# 70's Humming Bling



## KEITHT (Dec 2, 2007)

Gold is not normally my thing, but when someone offers you a very scarce solid 18k Omega f300 Constellation..what are you to do...sigh

I commited to buyng this before the impending redundacy was confrimed  ....ah well! it will be a nice thing to own for at least a while..... 



















Even has a solid 18k gold dial....


----------



## mjolnir (Jan 3, 2006)

Wow, That's a serious piece of jewellery you have there Keith.

Golds not usually my sort of thing either but that's really nice.


----------



## feenix (May 27, 2008)

KEITHT said:


> Gold is not normally my thing, but when someone offers you a very scarce solid 18k Omega f300 Constellation..what are you to do...sigh
> 
> I commited to buyng this before the impending redundacy was confrimed  ....ah well! it will be a nice thing to own for at least a while.....
> 
> Even has a solid 18k gold dial....


Not a fan of gold plate, but 18k is a lot better than ss. 

Nice watch you got there m8.


----------



## bridgeman (Dec 9, 2008)

beautiful job- and gold price going up too!!!


----------



## BGM (Jan 21, 2009)

That's really nice.

Sure you'd have no trouble shifting it if you needed to!

Sorry to hear about the job troubles....


----------



## Dick Browne (Dec 16, 2008)

Sorry to hear about the job, but I believe things are generally looking up (working with stockbrokers a couple of weeks back who were telling me that things are much better now than this time last year). Good luck with the search, what line are you in?

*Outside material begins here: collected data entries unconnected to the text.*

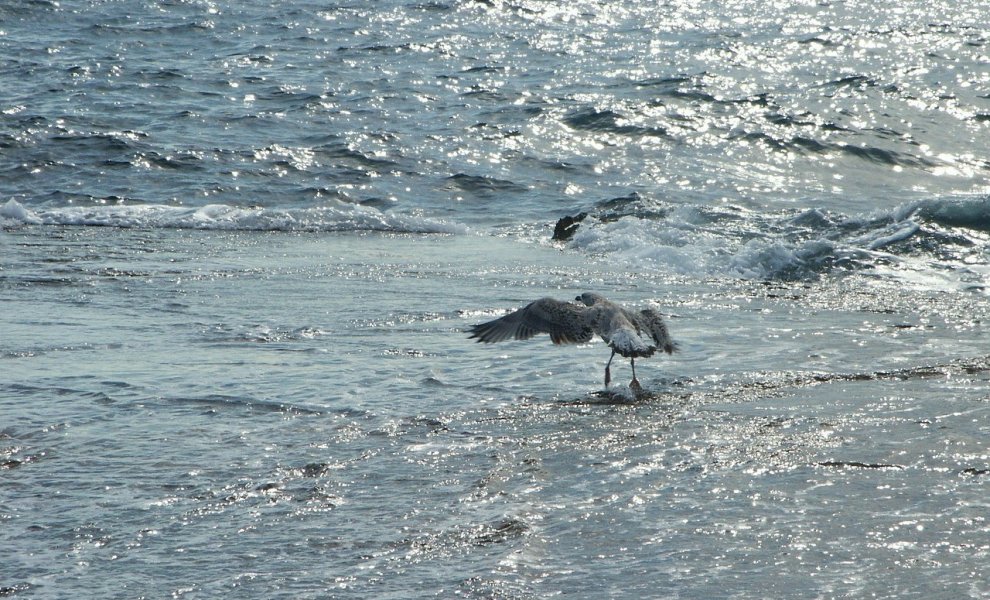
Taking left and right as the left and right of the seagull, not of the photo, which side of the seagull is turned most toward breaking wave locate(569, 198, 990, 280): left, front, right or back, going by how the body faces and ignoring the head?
right

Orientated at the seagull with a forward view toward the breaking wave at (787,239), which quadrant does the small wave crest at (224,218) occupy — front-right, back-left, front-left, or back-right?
front-left

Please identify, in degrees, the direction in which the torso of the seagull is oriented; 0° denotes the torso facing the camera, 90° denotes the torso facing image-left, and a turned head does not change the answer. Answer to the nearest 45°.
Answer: approximately 135°

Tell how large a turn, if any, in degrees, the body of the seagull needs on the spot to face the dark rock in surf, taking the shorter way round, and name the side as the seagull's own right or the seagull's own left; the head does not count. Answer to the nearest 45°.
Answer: approximately 45° to the seagull's own right

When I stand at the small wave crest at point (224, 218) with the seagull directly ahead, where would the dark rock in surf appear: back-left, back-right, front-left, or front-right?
front-left

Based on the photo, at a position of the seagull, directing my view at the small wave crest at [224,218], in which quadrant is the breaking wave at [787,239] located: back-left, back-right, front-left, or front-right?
front-right

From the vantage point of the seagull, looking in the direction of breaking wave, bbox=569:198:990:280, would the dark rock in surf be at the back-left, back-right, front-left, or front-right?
front-left

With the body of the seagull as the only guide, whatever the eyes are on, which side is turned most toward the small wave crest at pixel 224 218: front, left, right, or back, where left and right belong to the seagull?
front
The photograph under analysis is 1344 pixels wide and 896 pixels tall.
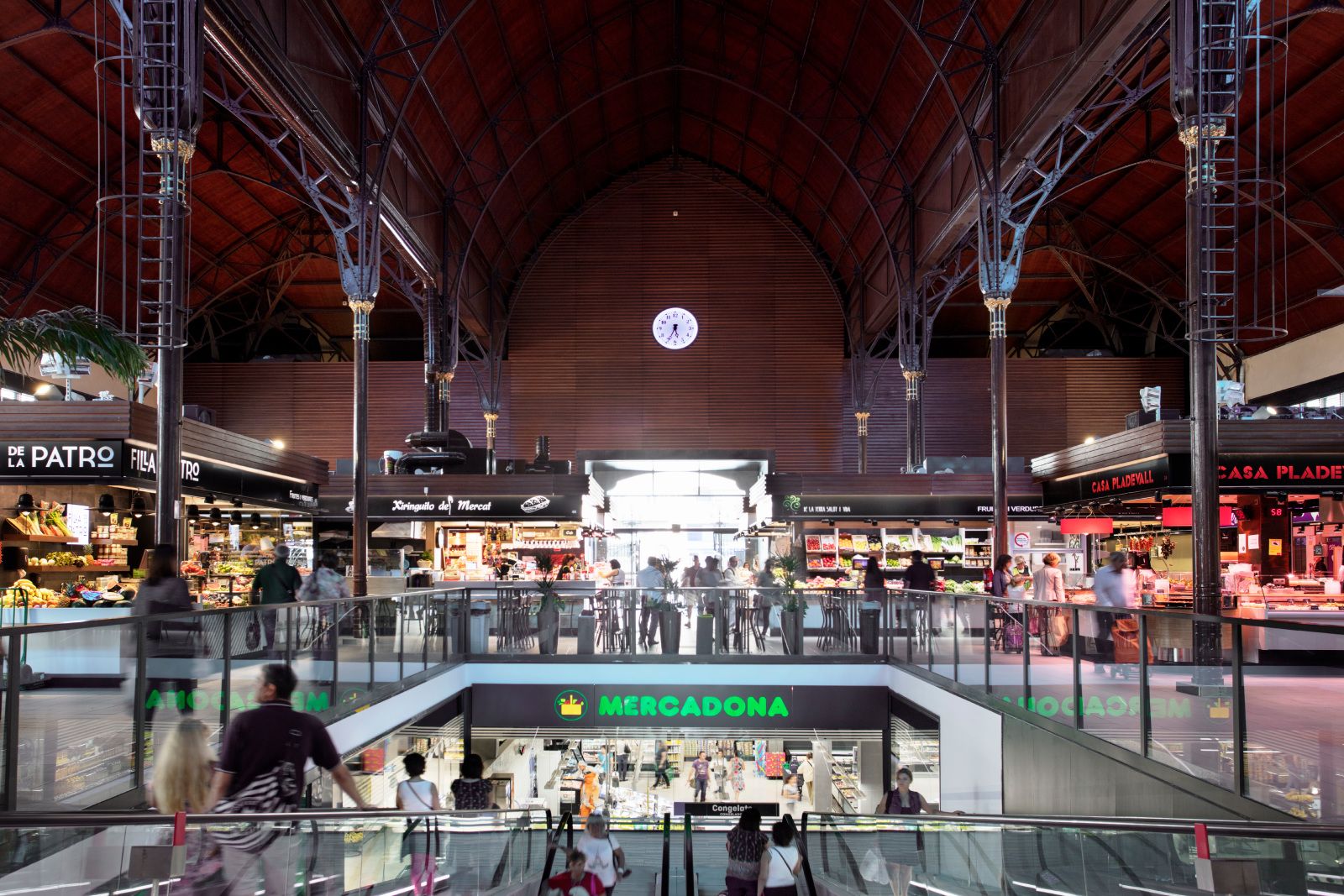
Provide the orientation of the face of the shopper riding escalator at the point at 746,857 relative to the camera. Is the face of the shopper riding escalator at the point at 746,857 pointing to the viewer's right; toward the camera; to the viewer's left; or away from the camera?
away from the camera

I'd agree with you on the gold thing, I'm not normally a gold man myself, but I did get caught with a 1968 Accutron a couple of weeks back, nicely bought back to life by SilverHawk, and that Omega does look quite understated

Old pic of my hummer below - crystal now replaced, before Paul shoots me down over it again 










Dick


----------



## Stuart Davies (Jan 13, 2008)

Bad news mate... 

Watch is nice though - looks almost brand new!


----------